**What you will do**
Lines before the one containing "middle mcp: (1123, 635)" are excluded; reproduce that line and all lines after it in the entries below, exactly.

[Supplied records]

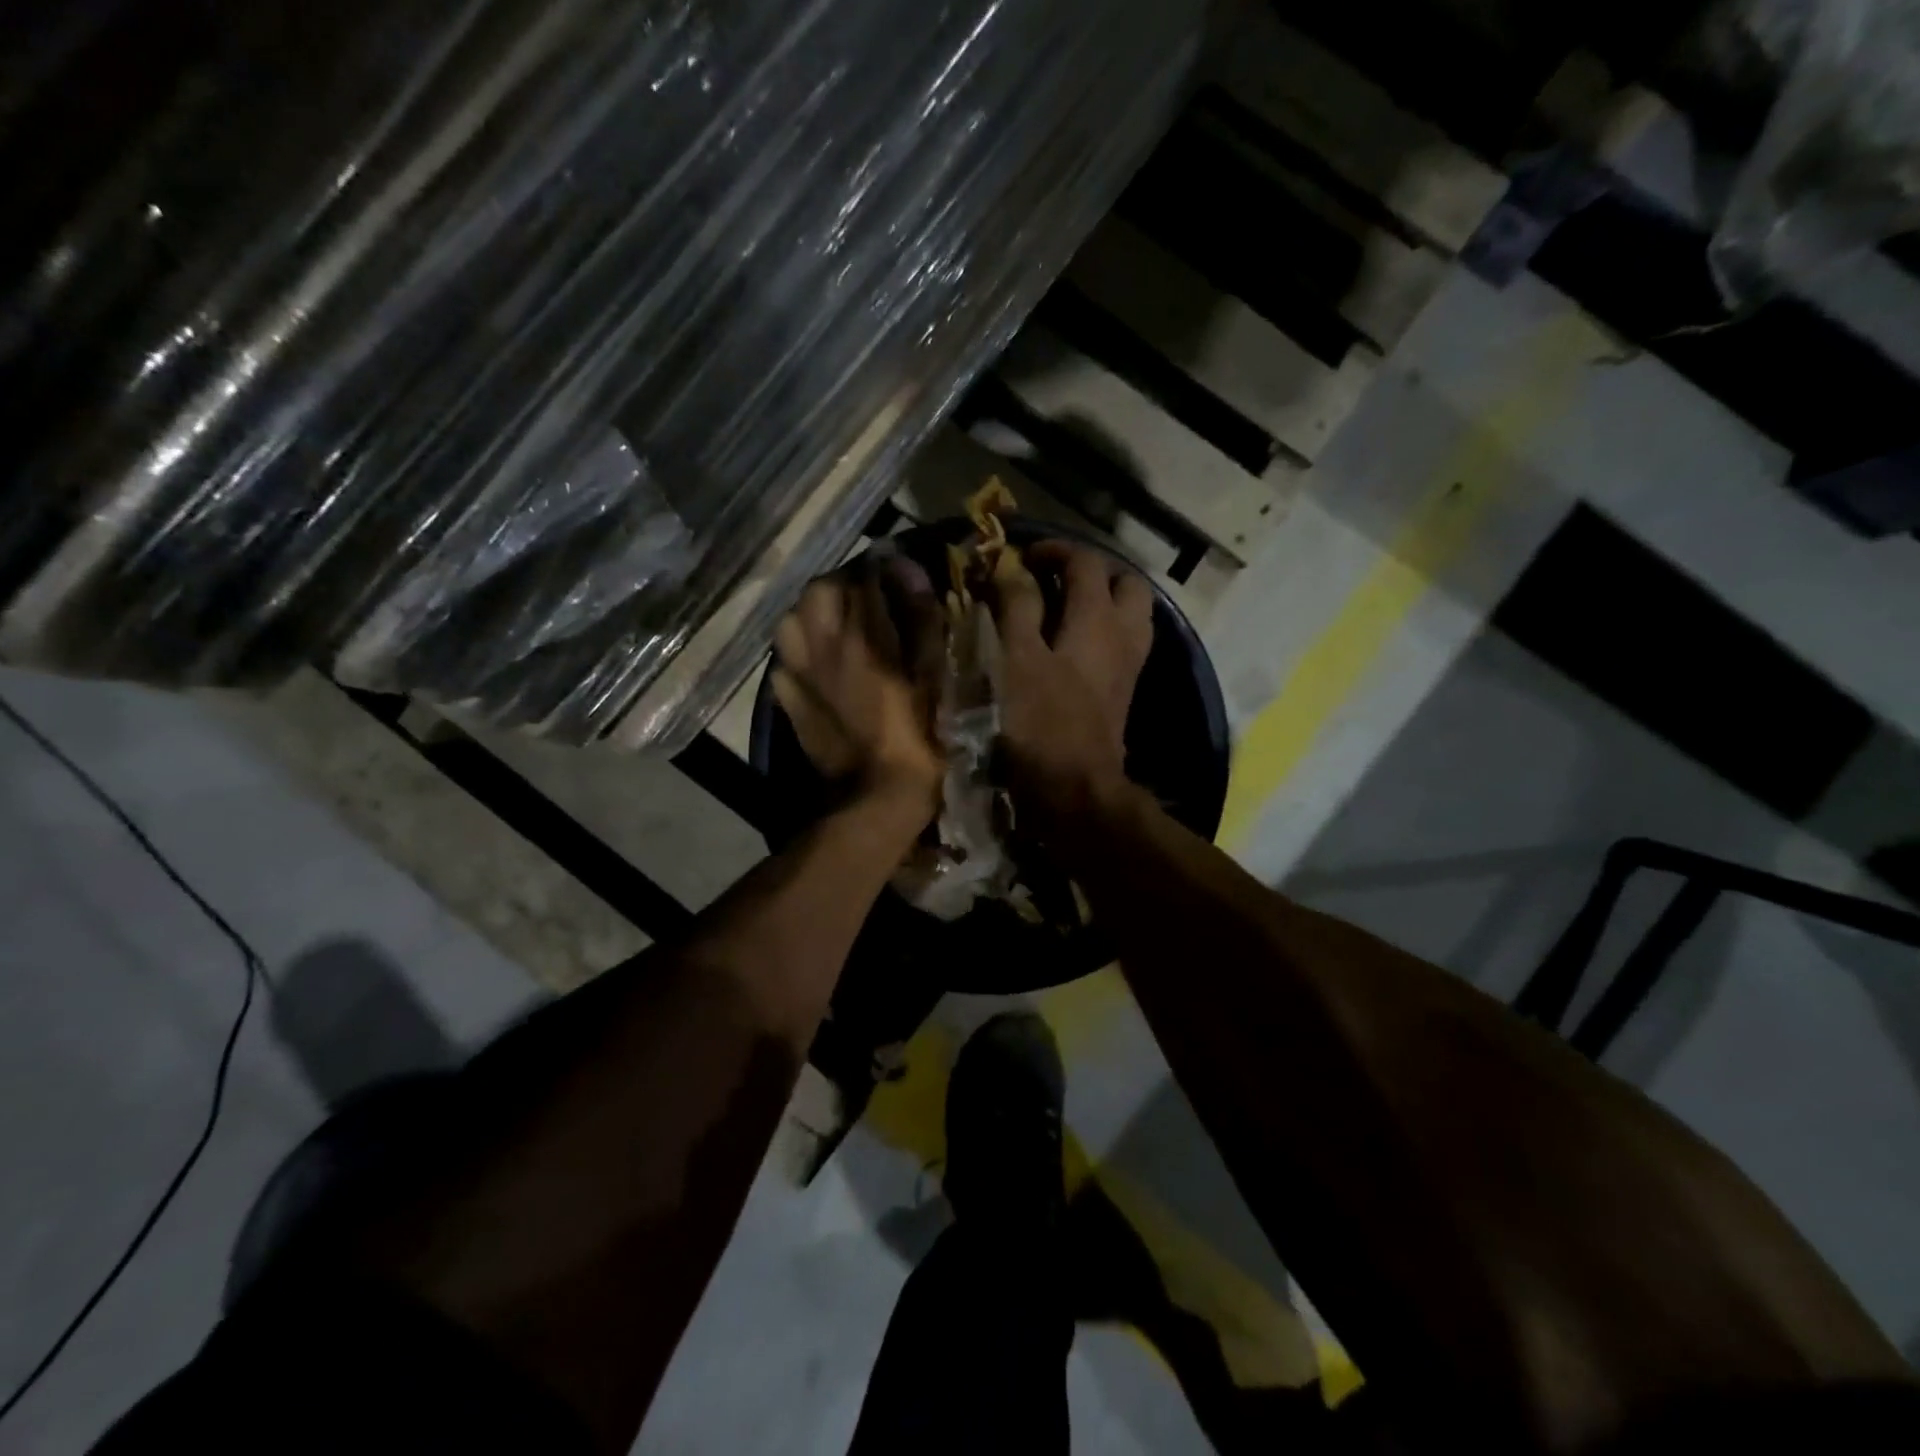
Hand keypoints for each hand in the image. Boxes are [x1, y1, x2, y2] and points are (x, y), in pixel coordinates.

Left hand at [772, 556, 944, 820]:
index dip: (883, 567)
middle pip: (819, 591)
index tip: (897, 571)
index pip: (865, 577)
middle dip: (843, 585)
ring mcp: (799, 674)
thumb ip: (921, 619)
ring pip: (791, 621)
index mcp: (862, 636)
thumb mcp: (934, 676)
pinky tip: (817, 665)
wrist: (876, 796)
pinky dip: (798, 652)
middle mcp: (822, 646)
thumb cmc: (919, 736)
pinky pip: (783, 661)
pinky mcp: (788, 701)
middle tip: (866, 597)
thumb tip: (905, 569)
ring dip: (812, 614)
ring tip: (835, 626)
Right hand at [988, 540, 1152, 831]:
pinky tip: (1069, 644)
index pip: (1085, 561)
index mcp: (1097, 619)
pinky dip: (1102, 629)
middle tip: (1052, 579)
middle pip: (1125, 582)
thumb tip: (1012, 568)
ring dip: (1101, 600)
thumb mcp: (1016, 660)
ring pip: (1131, 613)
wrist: (1075, 789)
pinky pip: (1123, 642)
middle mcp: (1123, 635)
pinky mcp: (1123, 691)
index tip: (1021, 557)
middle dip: (1091, 570)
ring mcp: (1129, 665)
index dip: (1053, 549)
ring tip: (1062, 608)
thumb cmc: (1040, 723)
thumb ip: (1016, 608)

[/Supplied records]

**Answer box**
middle mcp: (1123, 635)
pinky mcp: (1123, 691)
index tip: (1021, 557)
middle dip: (1091, 570)
ring mcp: (1129, 665)
index dip: (1053, 549)
ring tip: (1062, 608)
thumb cmc: (1040, 723)
thumb ip: (1016, 608)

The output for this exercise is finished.